La "malattia" che ci spinge continuamente a edificare o riedificare non potrebbe avere anche una radice spirituale che tocca i gangli profondi della vita e della morte? Non è, a volte, la concretizzazione di un desiderio: essere ricordati o lasciare un segno che non passa? Ebbene, di tutto quello che abbiamo costruito, non diversamente dal tempio di Gerusalemme, non resterà pietra su pietra che non venga distrutta. Se così leggiamo lo sfondo delle parole di elogio pronunciate per il tempio e le sue belle pietre, comprendiamo meglio la radicale stroncatura che viene dalla bocca di Gesù. Non sarebbe male incidere queste parole, accanto al nome di offerenti e benefattori e parroci, sulle targhe commemorative che concludono l'itinerario di un cantiere. Diremmo, con una espressione più teologica, bearsi delle proprie realizzazioni spinge il presbitero e i suoi collaboratori a perdere quella "riserva escatologica" cui ci richiama tutto questo brano evangelico. La riserva escatologica è il pensiero della fine, la coscienza della transitorietà di ciò che realizziamo affinché non ci accada di identificare noi stessi con l'opera che abbiamo compiuto, dimenticando che agli occhi di Dio noi siamo molto di più. Ciò che rimane, come insegna Paolo ai Corinzi, è l'amore (1Cor 13,8).

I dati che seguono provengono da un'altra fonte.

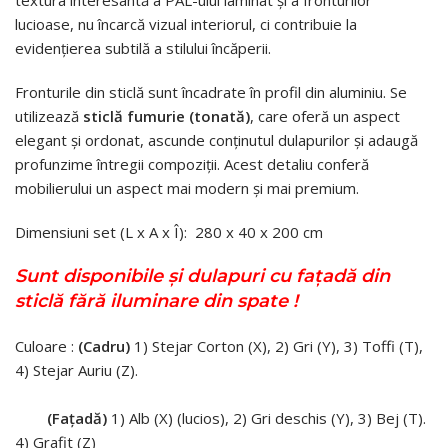
textura interesantă a PAL-ului laminat și a fronturilor
lucioase, nu încarcă vizual interiorul, ci contribuie la
evidențierea subtilă a stilului încăperii.
Fronturile din sticlă sunt încadrate în profil din aluminiu. Se
utilizează
sticlă fumurie (tonată)
, care oferă un aspect
elegant și ordonat, ascunde conținutul dulapurilor și adaugă
profunzime întregii compoziții. Acest detaliu conferă
mobilierului un aspect mai modern și mai premium.
Dimensiuni set (L x A x Î): 280 x 40 x 200 cm
Sunt disponibile și dulapuri cu fațadă din
sticlă fără iluminare din spate !
Culoare :
(Cadru)
1) Stejar Corton (X), 2) Gri (Y), 3) Toffi (T),
4) Stejar Auriu (Z).
(Fațadă)
1) Alb (X) (lucios), 2) Gri deschis (Y), 3) Bej (T).
4) Grafit (Z)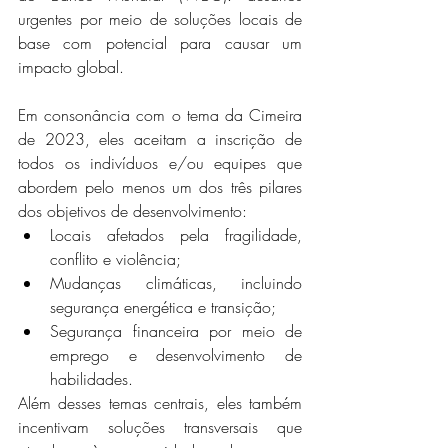
urgentes por meio de soluções locais de 
base com potencial para causar um 
impacto global.
Em consonância com o tema da Cimeira 
de 2023, eles aceitam a inscrição de 
todos os indivíduos e/ou equipes que 
abordem pelo menos um dos três pilares 
dos objetivos de desenvolvimento:
Locais afetados pela fragilidade, 
conflito e violência;
Mudanças climáticas, incluindo 
segurança energética e transição;
Segurança financeira por meio de 
emprego e desenvolvimento de 
habilidades.
Além desses temas centrais, eles também 
incentivam soluções transversais que 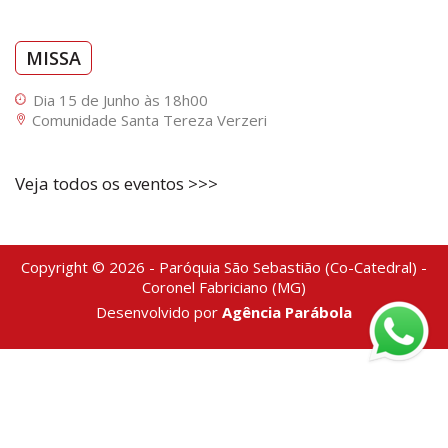
MISSA
Dia 15 de Junho às 18h00
Comunidade Santa Tereza Verzeri
Veja todos os eventos >>>
Copyright © 2026 - Paróquia São Sebastião (Co-Catedral) -
Coronel Fabriciano (MG)
Desenvolvido por
Agência Parábola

Tutto ciò che è segnato dall'amore non avrà mai fine. Ben vengano allora tutte le «belle pietre e i doni votivi" che sogniamo per le nostre comunità parrocchiali purché siano strumenti e luoghi per apprendere e vivere la carità, non mezzi di autoaffermazione. Il vero cantiere è l'edificio fatto di pietre vive, dove è molto più difficile compiere l'opera, anche perché avvertiamo quanto noi stessi, presbiteri, siamo opera incompiuta, forse proprio perché troppo stabile e ferma. La pagina evangelica descrive la fine come un parto segnato da doglie di varia natura, cosmiche e sociali. La replica alla dura affermazione di Gesù, nel v. 6, domanda il "quando" e il "come" (v. 7). Ma non esistono né date, né ricette. Esistono persone o strategie che pretendono di essere risolutive nei momenti di crisi. Il loro linguaggio è lo stesso del Cristo: "lo sono" o "Il tempo si è fatto vicino" (v. 8).
Il primo rischio socio-politico, ma anche ecclesiale, è confondere uomini con il messia stesso. Serve discernimento, per smascherare falsi messianismi. Il secondo rischio è non cogliere i segni permanenti che ricordano a tutti noi la precarietà del mondo: guerre, cataclismi naturali e persecuzioni ai cristiani. Fatta salva l'importante distinzione tra le persecuzioni generate dalla nostra fedeltà a Gesù e persecuzioni senza martiri che provengono dal nostro peccato e dai nostri compromessi col male, occorre attendere dal Signore "bocca e sapienza" (v. 15), senza replicare al mondo con gli argomenti del mondo, senza rispondere alle persecuzioni con gli strumenti del persecutore.